Section 5. Other security agreements for leased space

    This section requires that lease agreements for a high-
security spaces limit owner or maintenance access to high-
security areas, as approved by the Federal tenant.

Section 6. Applicability

    This section states that the bill only applies to 
agreements entered into on or after the date of enactment.

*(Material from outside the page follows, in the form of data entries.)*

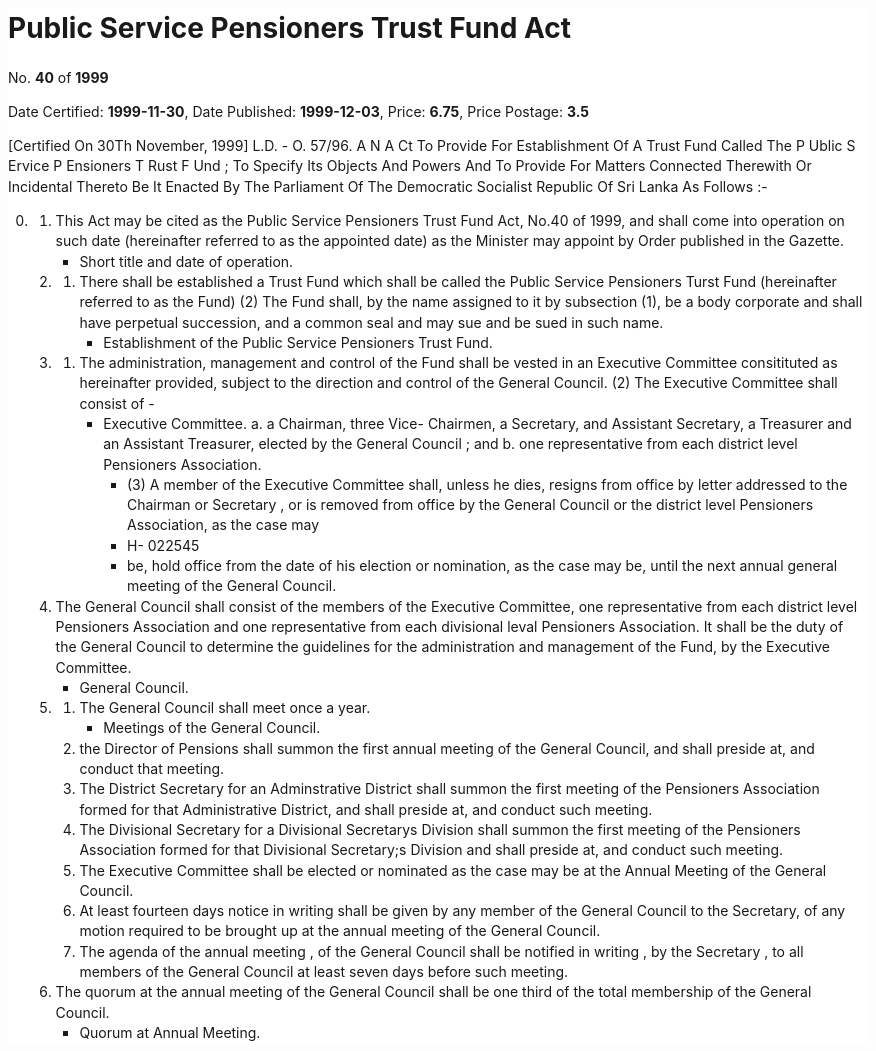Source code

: # Public  Service  Pensioners  Trust Fund  Act

No. **40** of **1999**

Date Certified: **1999-11-30**, Date Published: **1999-12-03**, Price: **6.75**, Price Postage: **3.5**

[Certified On 30Th November, 1999]
L.D. - O. 57/96. A N  A Ct   To   Provide   For   Establishment   Of   A   Trust   Fund
Called   The  P Ublic  S Ervice  P Ensioners  T Rust  F Und  ;  To
Specify   Its   Objects   And   Powers   And   To   Provide   For   Matters                Connected   Therewith   Or   Incidental   Thereto
Be It Enacted By The Parliament Of The Democratic Socialist Republic Of Sri Lanka As Follows :-

0. 
    1. This Act may be cited as the Public Service Pensioners Trust Fund Act, No.40 of 1999, and shall come into operation on such date (hereinafter referred to as the appointed date) as the Minister may appoint by Order published in the Gazette.
        - Short title and date of operation.
    2. 
        1. There shall be established a Trust Fund which shall be called the Public Service Pensioners Turst Fund  (hereinafter referred to as  the Fund) (2) The Fund shall, by the name assigned to it by subsection (1), be a body corporate and shall have perpetual succession, and a common seal and may sue and be sued in such name.
            - Establishment of the Public Service Pensioners Trust Fund.
    3. 
        1. The administration, management and control of the Fund shall be vested in an Executive Committee consitituted as hereinafter provided, subject to the direction and control of the General Council. (2) The Executive Committee shall consist of -
            - Executive Committee.
            a. a Chairman, three Vice- Chairmen, a Secretary, and Assistant Secretary, a Treasurer and an Assistant Treasurer, elected by the General Council ; and
            b. one  representative    from    each   district   level Pensioners Association.
                - (3) A member of the Executive Committee shall, unless he dies, resigns from office by letter addressed to the Chairman or Secretary , or is removed from office  by the General Council or the district level Pensioners Association, as the case may
                - H- 022545
                - be, hold office from the date of his election or nomination, as the case may be, until the next annual general meeting of the General Council.
    4. The General Council shall consist of the members of the Executive Committee, one representative from each district level Pensioners Association and one representative from each divisional leval Pensioners Association. It shall be the duty of the General Council to determine the guidelines for the administration and management of the Fund, by the Executive Committee.
        - General Council.
    5. 
        1. The General Council shall meet once a year.
            - Meetings of the General Council.
        2. the Director of Pensions shall summon the first annual meeting of  the General Council, and shall preside at, and conduct that meeting.
        3. The District Secretary for an Adminstrative District shall summon the first meeting of the Pensioners Association formed for that Administrative District, and shall preside at, and conduct such meeting.
        4. The Divisional Secretary for a Divisional Secretarys Division shall summon the first meeting of the Pensioners Association formed for that Divisional Secretary;s  Division and shall preside at, and conduct such meeting.
        5. The Executive Committee shall be elected or nominated as the case may be at the Annual Meeting of the General Council.
        6. At least fourteen days notice in writing shall be given by any member of the General Council to the Secretary, of any motion required to be brought up at the annual meeting of the General Council.
        7. The agenda of the annual meeting , of the General Council shall be notified in writing , by the Secretary , to all members of the General Council at least seven days before such meeting.
    6. The quorum at the annual meeting of the General Council shall be one third of the total membership of the General Council.
        - Quorum at Annual Meeting.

                   V. EVALUATION OF REGULATORY IMPACT

    Pursuant to the requirements of paragraph 11(b) of rule 
XXVI of the Standing Rules of the Senate, the Committee has 
considered the regulatory impact of this bill and determined 
that the bill will have no regulatory impact within the meaning 
of the rules. The Committee agrees with the Congressional 
Budget Office's statement that the bill contains no 
intergovernmental or private-sector mandates as defined in the 
Unfunded Mandates Reform Act (UMRA) and would impose no costs 
on state, local, or tribal governments.

             VI. CONGRESSIONAL BUDGET OFFICE COST ESTIMATE

                                     U.S. Congress,
                               Congressional Budget Office,
                                    Washington, DC, August 9, 2019.
Hon. Ron Johnson,
Chairman, Committee on Homeland Security and Governmental Affairs, U.S. 
        Senate, Washington, DC.
    Dear Mr. Chairman: The Congressional Budget Office has 
prepared the enclosed cost estimate for S. 1869, the Secure 
Federal LEASEs Act.
    If you wish further details on this estimate, we will be 
pleased to provide them. The CBO staff contact is Matthew 
Pickford.
            Sincerely,
                                         Phillip L. Swagel,
                                                          Director.
    Enclosure.

          
          
          [GRAPHIC(S) NOT AVAILABLE IN TIFF FORMAT]
    

    S. 1869 would require the General Services Administration 
(GSA) to identify a building's owners before entering into a 
lease agreement for a facility that requires high security. The 
bill also would require entities leasing high-security 
properties to the government to identify the property's owners 
and to update that information annually.
    Information from GSA indicates that the federal government 
leases around 1,300 high-security facilities and that more than 
60 percent of those leases will expire by the end of 2024. 
Using information from GSA and the Government Accountability 
Office, CBO estimates that requiring GSA to collect and provide 
ownership information would cost less than $500,000 annually 
and $2 million over the 2020-2024 period. Any spending would be 
subject to the availability of appropriated funds.
    The CBO staff contact for this estimate is Matthew 
Pickford. The estimate was reviewed by H. Samuel Papenfuss, 
Deputy Assistant Director for Budget Analysis.

       VII. CHANGES IN EXISTING LAW MADE BY THE BILL, AS REPORTED

    Because this legislation would not repeal or amend any 
provision of current law, it would not make changes in existing 
law within the meaning of clauses (a) and (b) of paragraph 12 
of rule XXVI of the Standing Rules of the Senate.